A Strange Wax

Enjoyable avant-rock malarkey from Pest Modern on their Rock’N Roll Station (MEIDOSEM RECORDS SEA011LP) LP…this French project is a father-and-son team, the visual artist Joël Hubaut and his son Emmanuel Hubaut, getting down in the studio to pump out these obnoxious, spiky punky-rockabilly tunes. Pere Joël, who once made a mini-album with Guillaume Loizillon called Epidemik-Text-Text-Nowtechno in 1999, wrote the words and probably does the lead vocals, grunting and belching in a pretty stinky fashion that gets directly to the point. He’s more a declaimer than a singer, but there’s no getting around his very replete voice, that’s for sure – it’s like facing a roadblock of French farmers.

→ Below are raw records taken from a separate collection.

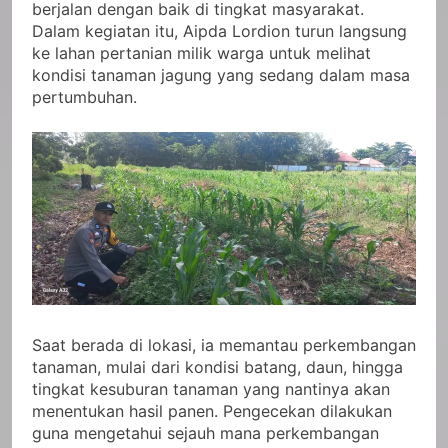
berjalan dengan baik di tingkat masyarakat.
Dalam kegiatan itu, Aipda Lordion turun langsung
ke lahan pertanian milik warga untuk melihat
kondisi tanaman jagung yang sedang dalam masa
pertumbuhan.
Saat berada di lokasi, ia memantau perkembangan
tanaman, mulai dari kondisi batang, daun, hingga
tingkat kesuburan tanaman yang nantinya akan
menentukan hasil panen. Pengecekan dilakukan
guna mengetahui sejauh mana perkembangan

Fils Emmanuel supplies the music with drum machine and shrill guitar with tons of effects, especially reverb, and concocts a successful sneering take on garage rock with plenty of punk attitude, rockabilly fills, and 1960s beat-record backing vocals.

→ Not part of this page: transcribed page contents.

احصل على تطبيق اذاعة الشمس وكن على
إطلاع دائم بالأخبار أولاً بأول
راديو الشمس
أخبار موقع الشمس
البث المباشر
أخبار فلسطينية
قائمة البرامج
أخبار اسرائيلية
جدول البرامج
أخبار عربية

In case you were wondering, the title track is indeed a version of that song made famous by Jac Berrocal and Vince Taylor; the original’s black leather dream is, in Pest Modern’s hands, replaced by a sleazy nightmare of bondage fetish gear, cigarettes and cheap wine. I like the way Joël Hubaut throws himself into the role of an unreconstructed rock-star with abandon and elan; one false move and he would become a comical karaoke turn, but he pulls it off and manages to acquit himself throughout. His attempts to exude menace are melodramatic, but oddly convincing; he understands something about the deep theatricality of rock and roll.

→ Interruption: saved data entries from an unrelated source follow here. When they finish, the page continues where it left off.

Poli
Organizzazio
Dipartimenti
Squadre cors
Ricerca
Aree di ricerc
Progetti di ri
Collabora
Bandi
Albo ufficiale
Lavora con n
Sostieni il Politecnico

On the CD promo I have, there are a bunch of bonus cuts where the album’s nine tracks are remixed by contemporary techno-sters such as Grandchaos, Ad Fiction, Mimetic, Autist, and Jemek Jemowit. Many of these remixes ignore the vocals (for some reason) and instead turn in serviceable club tracks and electro-rhythms; since they all seem OK to me, I can only assume they’re probably sub-standard beats, but even so. Put together, this set reminded me of two greats from the 1980s French Underground, that is Metal Urbain and Alan Vega. It’s almost like a mash-up of records by those geniuses, with perhaps some Dr Mix thrown in. From 10 May 2018.